The factory is part of the South Korean electronics giant's efforts to address the ongoing global chip shortage. The company said that the new facility should also provide 2,000 new high-tech jobs within the state and thousands more through the local economy once it is fully operational. Samsung expects the factory to be fully operational by the second half of 2024.
Samsung Electronics Vice Chairman and CEO Kinam Kim said the factory should significantly increase the company's domestic production capacity. He added that it should also allow them to serve the needs of American customers better while also helping stabilize the global semiconductor supply chain.
Samsung's multi-billion dollar factory will be built in the city of Taylor in Texas. The company said it chose to build the factory in the city due to its proximity to its existing plant in Austin and because of its favorable business environment. The company said it had also received strong government support to build its factory in the city.
Along with Samsung's latest major production line in Pyeongtaek, South Korea, the Taylor site will cover more than 5 million square meters and is projected to serve as a significant hub for the company's worldwide semiconductor manufacturing capacity.
In May of this year, Samsung said that it plans to spend up to $34 billion to expand its chipmaking capabilities. With investment commitments announced in 2019, the company's overall investment in the business is expected to reach $151 billion over the coming decade.

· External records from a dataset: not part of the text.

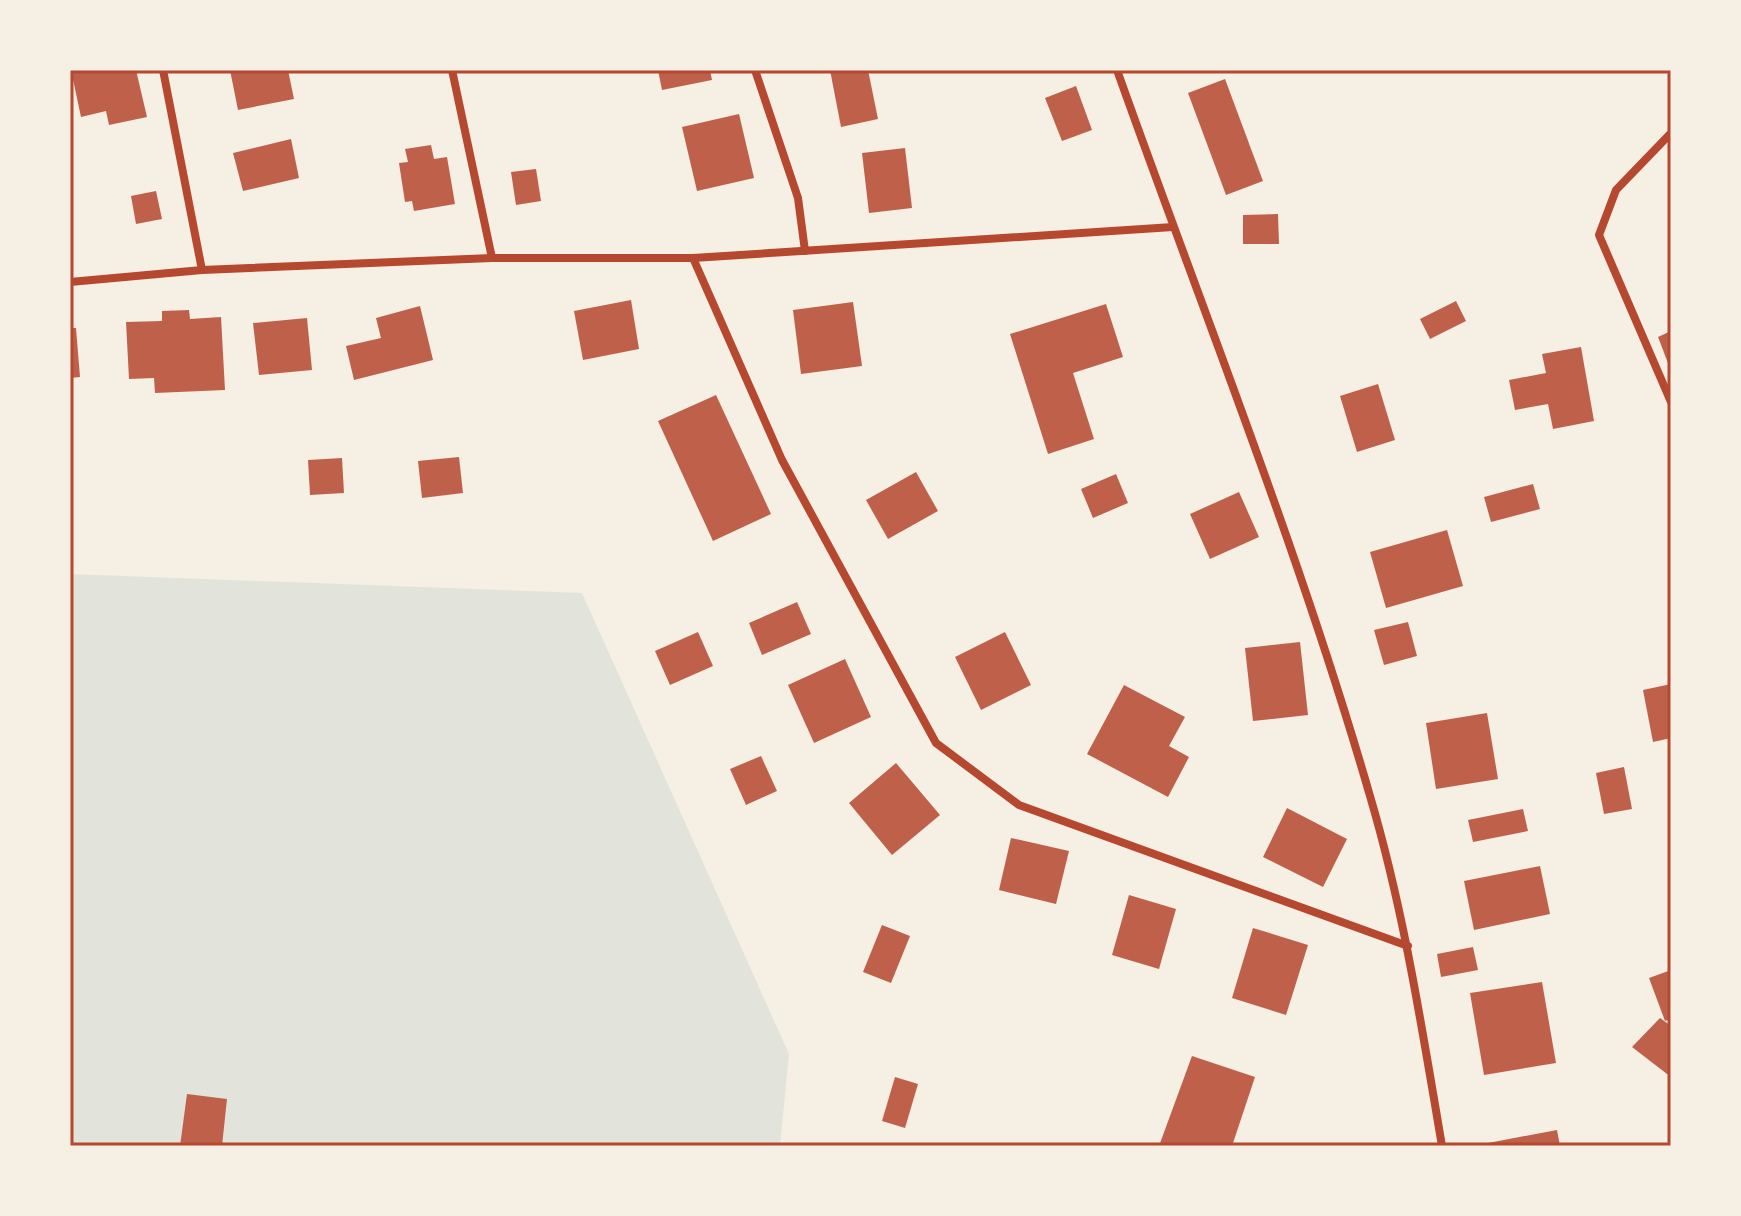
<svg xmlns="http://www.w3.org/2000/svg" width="1741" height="1216" font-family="Inter,sans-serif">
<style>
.green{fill:#e2e4dc}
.building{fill:#bf614a}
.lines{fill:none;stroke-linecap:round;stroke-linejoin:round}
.minor{stroke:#b5482f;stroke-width:8}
.neatline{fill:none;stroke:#b5482f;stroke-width:3}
</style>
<rect width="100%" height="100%" fill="#f6efe4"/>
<polygon class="green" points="70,574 582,593 789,1054 780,1146 70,1146"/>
<g class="building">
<polygon points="71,70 136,70 147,117 109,125 106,111 81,117"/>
<polygon points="230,70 288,70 294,99 238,110"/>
<polygon points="658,70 710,70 712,80 662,90"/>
<polygon points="830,70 868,70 878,119 841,127"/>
<polygon points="1225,79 1263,181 1226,195 1188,93"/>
<polygon points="1076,86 1092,130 1062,141 1045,98"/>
<polygon points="739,114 754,178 697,191 682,127"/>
<polygon points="291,139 299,178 243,191 233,153"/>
<polygon points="431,145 434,159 447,157 455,204 414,211 412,201 405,202 399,163 408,162 405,149"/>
<polygon points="905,148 912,208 869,213 862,153"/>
<polygon points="536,169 541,201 516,205 511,172"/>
<polygon points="156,191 162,219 136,224 131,196"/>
<polygon points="1278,214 1279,244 1243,244 1243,215"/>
<polygon points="631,300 639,349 583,360 574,311"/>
<polygon points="1456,301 1466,321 1430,339 1420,319"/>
<polygon points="853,302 862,366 801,374 793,310"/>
<polygon points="1106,304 1123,357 1073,373 1094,439 1048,454 1010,334"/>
<polygon points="420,306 433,360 354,380 346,346 381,338 376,318"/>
<polygon points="189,310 190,319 221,317 225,390 155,393 154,378 129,379 126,322 162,321 162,311"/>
<polygon points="307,318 312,370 259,375 253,323"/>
<polygon points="70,328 76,328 80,377 70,378"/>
<polygon points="1671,331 1671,371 1658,337"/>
<polygon points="1581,347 1594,421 1553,429 1548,404 1515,410 1509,380 1546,373 1542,354"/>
<polygon points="1378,384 1395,440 1357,452 1340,396"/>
<polygon points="716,395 771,514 713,541 658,421"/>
<polygon points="459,457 463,493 422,498 418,461"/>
<polygon points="342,458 344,493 310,495 308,460"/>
<polygon points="916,472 938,511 888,539 866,500"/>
<polygon points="1116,474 1128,503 1093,518 1081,489"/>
<polygon points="1533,484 1540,509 1491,522 1484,497"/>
<polygon points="1239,492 1259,537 1210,559 1190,514"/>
<polygon points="1447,530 1463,586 1386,608 1370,552"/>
<polygon points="797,602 811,634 762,655 749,623"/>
<polygon points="1408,622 1417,656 1384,665 1374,630"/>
<polygon points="698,632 713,666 670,685 655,651"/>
<polygon points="1005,632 1031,685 981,710 955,657"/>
<polygon points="1300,642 1308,715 1253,721 1245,648"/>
<polygon points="845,659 871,717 814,743 788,685"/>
<polygon points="1671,684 1671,738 1653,742 1643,690"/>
<polygon points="1124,685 1185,717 1169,746 1189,757 1168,797 1087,754"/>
<polygon points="1487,713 1498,779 1436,789 1426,723"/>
<polygon points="761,756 777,791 746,805 730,769"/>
<polygon points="896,763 940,815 892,855 849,803"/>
<polygon points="1624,767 1632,809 1604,814 1596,773"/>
<polygon points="1287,808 1347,839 1323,887 1263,857"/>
<polygon points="1523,809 1528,831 1473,842 1468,820"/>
<polygon points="1011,838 1069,851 1056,904 999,890"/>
<polygon points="1540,866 1550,914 1474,930 1464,881"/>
<polygon points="1129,895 1176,909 1159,969 1112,955"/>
<polygon points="882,925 910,936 891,983 863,972"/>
<polygon points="1253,928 1308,945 1286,1015 1232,998"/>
<polygon points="1473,947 1478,970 1441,977 1437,954"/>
<polygon points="1671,970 1671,1019 1665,1021 1649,978"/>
<polygon points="1542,982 1556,1063 1484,1075 1470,993"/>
<polygon points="1660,1018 1671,1026 1671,1074 1667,1074 1632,1047"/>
<polygon points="1192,1056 1255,1077 1232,1146 1159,1146"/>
<polygon points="895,1077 918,1084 905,1128 882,1121"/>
<polygon points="187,1094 227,1099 222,1146 180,1146"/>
<polygon points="1557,1130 1560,1146 1489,1146 1488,1143"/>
</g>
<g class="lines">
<g class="minor">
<polyline points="163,70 202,270"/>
<polyline points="452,70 492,258"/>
<polyline points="755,70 798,198 805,251"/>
<path d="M1117,70C1203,312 1299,550 1370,796C1404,911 1422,1029 1442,1146"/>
<polyline points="1671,133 1616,190 1599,235 1671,402"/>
<polyline points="693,258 782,460 936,743 1019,805 1408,946"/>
<polyline points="70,282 202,270 492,258 693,258 1173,227"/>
</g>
</g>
<rect width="1741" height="1216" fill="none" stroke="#f6efe4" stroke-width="144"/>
<rect x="72" y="72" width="1597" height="1072" class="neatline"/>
</svg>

While the main cause of the global chip shortage may be the pandemic, extreme weather and other factors have also contributed to the issue. These factors have also caused the U.S. to fall behind other producers
The Semiconductor Industry Association said the U.S.'s share in global semiconductor production fell to only 12% last year. This is a decrease from 37% in 1990. The trade organization claimed that one of the reasons for the lag is how other governments are providing "significant" subsidies that have put the U.S. at a "competitive disadvantage."
The sector is currently dominated by Asian countries such as China and South Korea. Samsung and other South Korean businesses are investing heavily in order to increase output in the coming decade.
The Biden administration has recently been pushing to increase domestic semiconductor production and research. Under Biden's initial infrastructure plan, an investment package of $50 billion was included to help bolster the country's semiconductor sector.